Siente la emoción como si ya fuera real.
c) Con música
Coloca el agua cerca de música que eleve tu estado emocional.
Puede ser música clásica, relajante o frecuencias que te resulten armónicas.
5. Refuerza con emoción
Este es el punto más importante:
No basta con repetir palabras. Debes sentir lo que estás transmitiendo.
El agua, según esta perspectiva, responde más a la vibración emocional que al contenido literal.
6. Tiempo de programación
Dedica entre 1 y 5 minutos.
No es necesario más; la calidad importa más que la duración.

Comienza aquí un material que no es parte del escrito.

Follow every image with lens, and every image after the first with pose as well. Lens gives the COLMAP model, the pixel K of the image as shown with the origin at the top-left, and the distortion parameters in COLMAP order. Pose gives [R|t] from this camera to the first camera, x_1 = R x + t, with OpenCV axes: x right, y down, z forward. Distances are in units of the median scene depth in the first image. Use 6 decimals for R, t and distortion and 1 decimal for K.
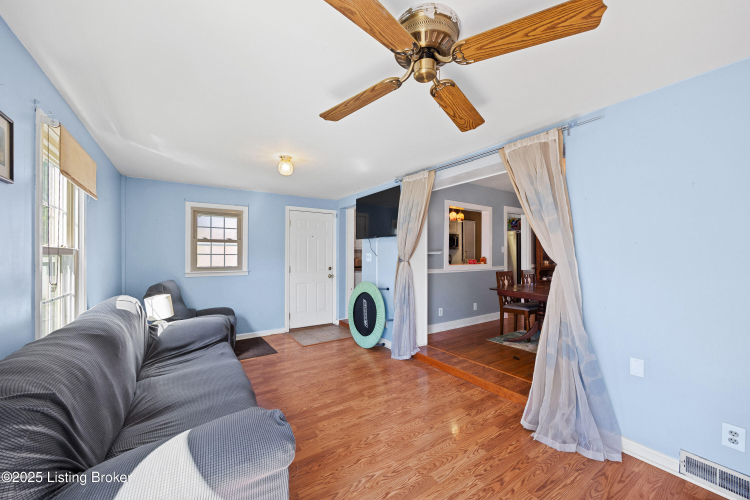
lens RADIAL K [[291.2, 0, 373.3], [0, 291.2, 248.3], [0, 0, 1]] dist [-0.000573, -0.000388]
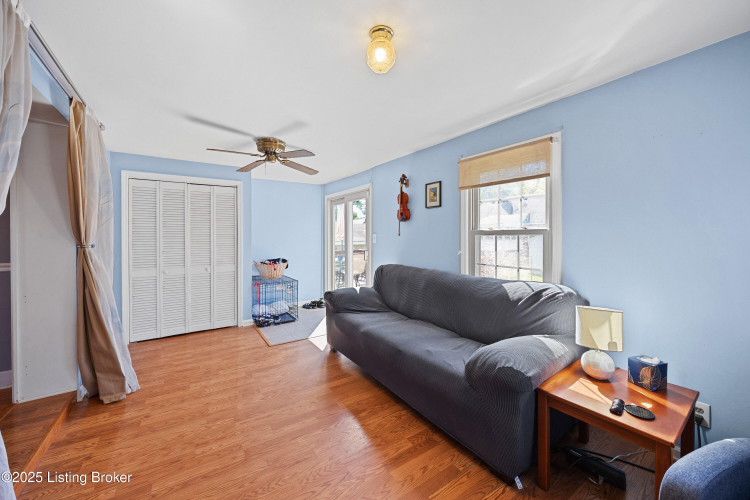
lens RADIAL K [[291.2, 0, 376.0], [0, 291.2, 242.6], [0, 0, 1]] dist [-0.000573, -0.000388]
pose [[-0.999933, 0.006541, -0.009548, -0.364190], [0.006518, 0.999976, 0.002396, 0.040004], [0.009563, 0.002334, -0.999952, 1.869893]]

7. Bebe el agua conscientemente
Hazlo despacio.
Sé consciente de que estás incorporando esa intención a tu cuerpo.
¿Por qué se habla de “milagros”?
Cuando se usa el término “milagros”, no necesariamente implica algo sobrenatural en el sentido clásico. Se refiere más bien a:
Cambios internos profundos
Mejora del estado emocional
Mayor enfoque mental
Sensación de bienestar y coherencia
Al programar el agua, estás también reprogramando tu mente y tu percepción, lo cual puede desencadenar cambios reales en tu vida.
Consideración importante
Aunque los estudios de Masaru Emoto han sido muy influyentes en ámbitos espirituales y de desarrollo personal, no cuentan con consenso científico sólido dentro de la comunidad académica. Por eso, conviene entender esta práctica como una herramienta de enfoque mental, intención y bienestar personal más que como una técnica científicamente validada.
Conclusión
Programar el agua es, en esencia, un acto de intención consciente. Más allá de la explicación científica, esta práctica puede ayudarte a:
Centrarte
Generar pensamientos positivos
Crear rituales de bienestar
El verdadero poder no está solo en el agua, sino en la conexión entre tu mente, tus emociones y tu intención.
Si decides practicarlo, hazlo con constancia, honestidad y presencia. Ahí es donde empiezan a ocurrir los verdaderos cambios.